Texto: RUI ALVES DE SOUSA

Uma interpretação singular de Al Pacino eleva uma adaptação cáustica e desorientada de “A Humilhação”, um romance homónimo de Philip Roth.

Eis uma história de ascensão e queda de um artista, como tantas outras que seguem o mesmo caminho, e que traçam o mesmo percurso psicológico de uma personagem decadente e perdida no meio das suas ilusões. Hollywood tem sido perita em filmar esse tipo de situações dramáticas, tão inerentes ao mundo do star system criado pela indústria (basta citar os exemplos ilustrativos dos filmes O Crepúsculo dos Deuses, de Billy Wilder, ou Corações na Penumbra, de Richard Brooks).

Mas o que propõe Philip Roth – e o realizador Barry Levinson – é algo diferente, pelo menos, em termos formais, numa variação desses temas clássicos que dizem tanto ao cinema americano. A Humilhação é um curioso drama, com algo de humorístico, que joga com os problemas de Simon Axler, um ator instável que vê o seu talento dissipar-se e uma depressão aguda a surgir.

Por causa de tudo disso começa a confundir pessoas e aspetos da sua vida, misturando ficção, mentira e realidade sem ter noção dos limites de cada uma delas – e essa confusão irá passar, naturalmente, para o espectador. Ele é assim um ator encurralado pelos seus próprios fantasmas, que se está a tornar, ele próprio, num fantasma “de carne e osso”, que deambula pela vida real sem saber que personagem, ou que atitude, deve tomar em cada situação.

À medida que novas personagens excêntricas surgem na vida do protagonista (Al Pacino), e enquanto a linha entre a verdade e a ilusão se torna cada vez menos distinta, Axler “luta” com os seus demónios sem conseguir, alguma vez, livrar-se deles: um desconforto psicológico constante que afeta o filme e a sucessão de acontecimentos, mais ou menos credíveis, que vamos testemunhando. O filme constrói uma personagem complexa que personifica as ambiguidades do mundo do espetáculo e das angústias de quem dele faz parte.

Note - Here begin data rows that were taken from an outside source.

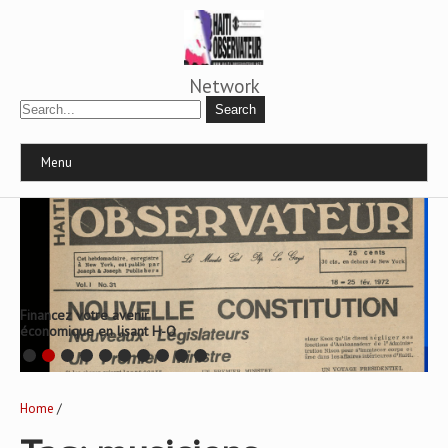
Network
Menu
Financez votre avenir
économique en lisant H-O
Home
/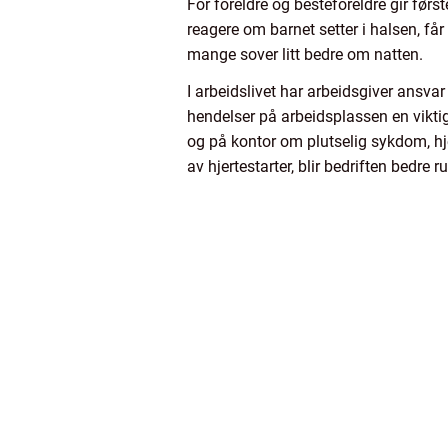
For foreldre og besteforeldre gir fø
reagere om barnet setter i halsen, får
mange sover litt bedre om natten.
I arbeidslivet har arbeidsgiver ansvar
hendelser på arbeidsplassen en viktig
og på kontor om plutselig sykdom, hje
av hjertestarter, blir bedriften bedre r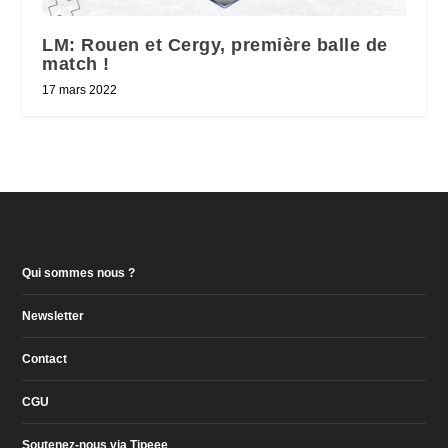
LM: Rouen et Cergy, première balle de
match !
17 mars 2022
Qui sommes nous ?
Newsletter
Contact
CGU
Soutenez-nous via Tipeee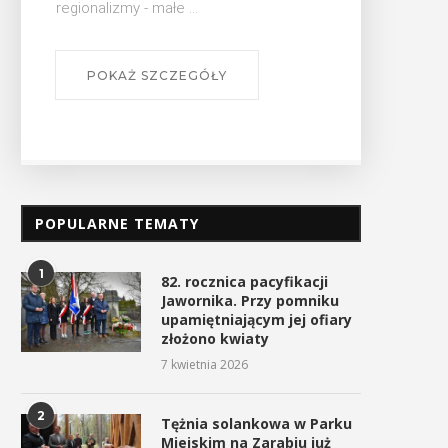
POPULARNE TEMATY
1
82. rocznica pacyfikacji
Jawornika. Przy pomniku
upamiętniającym jej ofiary
złożono kwiaty
7 kwietnia 2026
2
Tężnia solankowa w Parku
Miejskim na Zarabiu już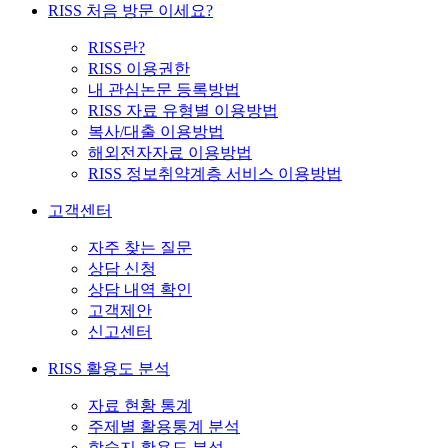
RISS 처음 방문 이세요?
RISS란?
RISS 이용권한
내 관심논문 등록방법
RISS 자료 유형별 이용방법
복사/대출 이용방법
해외전자자료 이용방법
RISS 정보취약계층 서비스 이용방법
고객센터
자주 찾는 질문
상담 신청
상담 내역 확인
고객제안
신고센터
RISS 활용도 분석
자료 현황 통계
주제별 활용통계 분석
학술지 활용도 분석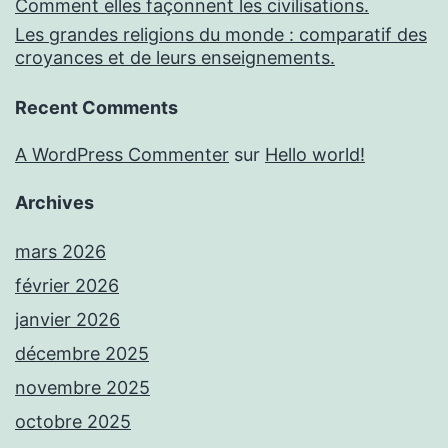
Comment elles façonnent les civilisations.
Les grandes religions du monde : comparatif des
croyances et de leurs enseignements.
Recent Comments
A WordPress Commenter
sur
Hello world!
Archives
mars 2026
février 2026
janvier 2026
décembre 2025
novembre 2025
octobre 2025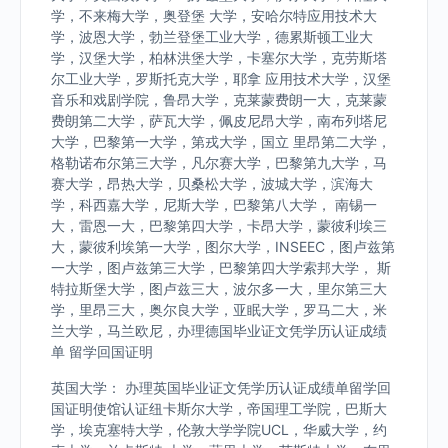
学，不来梅大学，奥登堡 大学，安哈尔特应用技术大
学，波恩大学，勃兰登堡工业大学，德累斯顿工业大
学，汉堡大学，柏林洪堡大学，卡塞尔大学，克劳斯塔
尔工业大学，罗斯托克大学，耶拿 应用技术大学，汉堡
音乐和戏剧学院，鲁昂大学，克莱蒙费朗一大，克莱蒙
费朗第二大学，萨瓦大学，佩皮尼昂大学，南布列塔尼
大学，巴黎第一大学，第戎大学，国立 里昂第二大学，
格勒诺布尔第三大学，凡尔赛大学，巴黎第九大学，马
赛大学，昂热大学，贝桑松大学，波城大学，滨海大
学，科西嘉大学，尼斯大学，巴黎第八大学， 南锡一
大，雷恩一大，巴黎第四大学，卡昂大学，蒙彼利埃三
大，蒙彼利埃第一大学，图尔大学，INSEEC，图卢兹第
一大学，图卢兹第三大学，巴黎第四大学索邦大学， 斯
特拉斯堡大学，图卢兹三大，波尔多一大，里尔第三大
学，里昂三大，奥尔良大学，亚眠大学，罗马二大，米
兰大学，马兰欧尼，办理德国毕业证文凭学历认证成绩
单 留学回国证明
英国大学： 办理英国毕业证文凭学历认证成绩单留学回
国证明使馆认证纽卡斯尔大学，帝国理工学院，巴斯大
学，埃克塞特大学，伦敦大学学院UCL，华威大学，约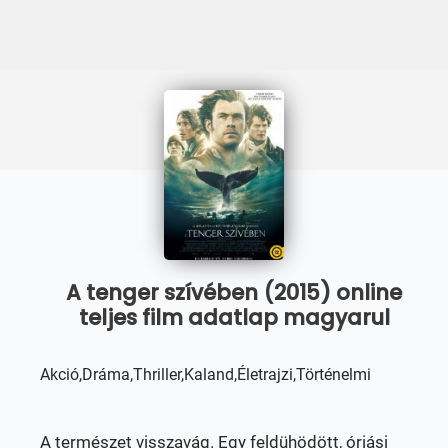
A tenger szívében (2015) online
teljes film adatlap magyarul
Akció,Dráma,Thriller,Kaland,Életrajzi,Történelmi
A természet visszavág. Egy feldühödött, óriási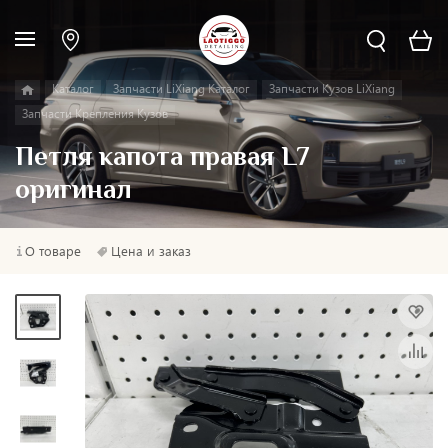
Каталог
Запчасти LiXiang Каталог
Запчасти Кузов LiXiang
Запчасти Крепления Кузов
Петля капота правая L7
оригинал
О товаре
Цена и заказ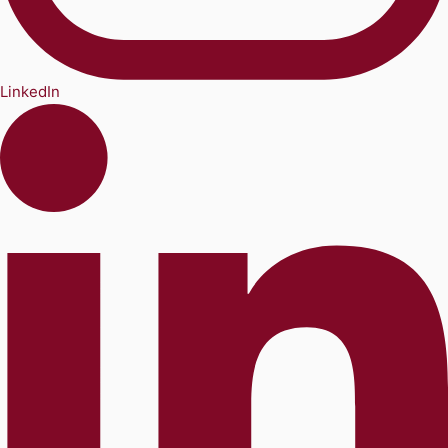
LinkedIn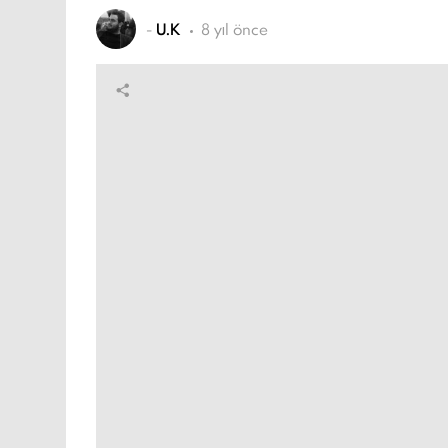
-
U.K
8 yıl önce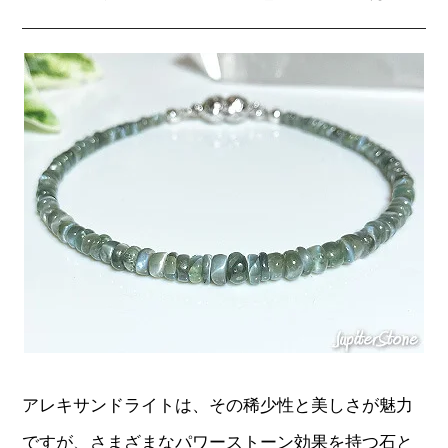
アレキサンドライトは、その稀少性と美しさが魅力
ですが、さまざまなパワーストーン効果を持つ石と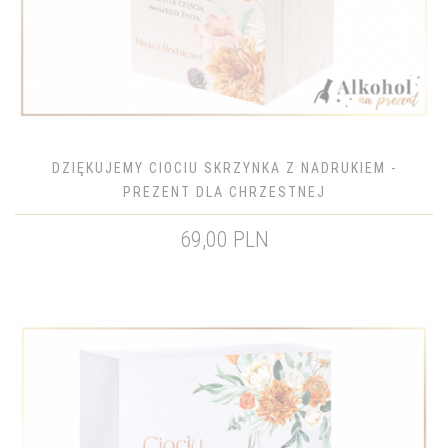
DZIĘKUJEMY CIOCIU SKRZYNKA Z NADRUKIEM -
PREZENT DLA CHRZESTNEJ
69,00 PLN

Há alguns anos que não víamos Al Pacino assim no ecrã, a interpretar com inteira liberdade uma personagem totalmente adequada ao seu talento, e a justificar o estatuto de ícone americano perpetuado pelas décadas finais do século XX. E é o que dá um certo toque memorável a The Humbling: a sua personagem, e também as restantes interpretações (com especial destaque para Greta Gerwig e Dianne Wiest) que contribuem para a contínua confusão da intriga e da mente do protagonista.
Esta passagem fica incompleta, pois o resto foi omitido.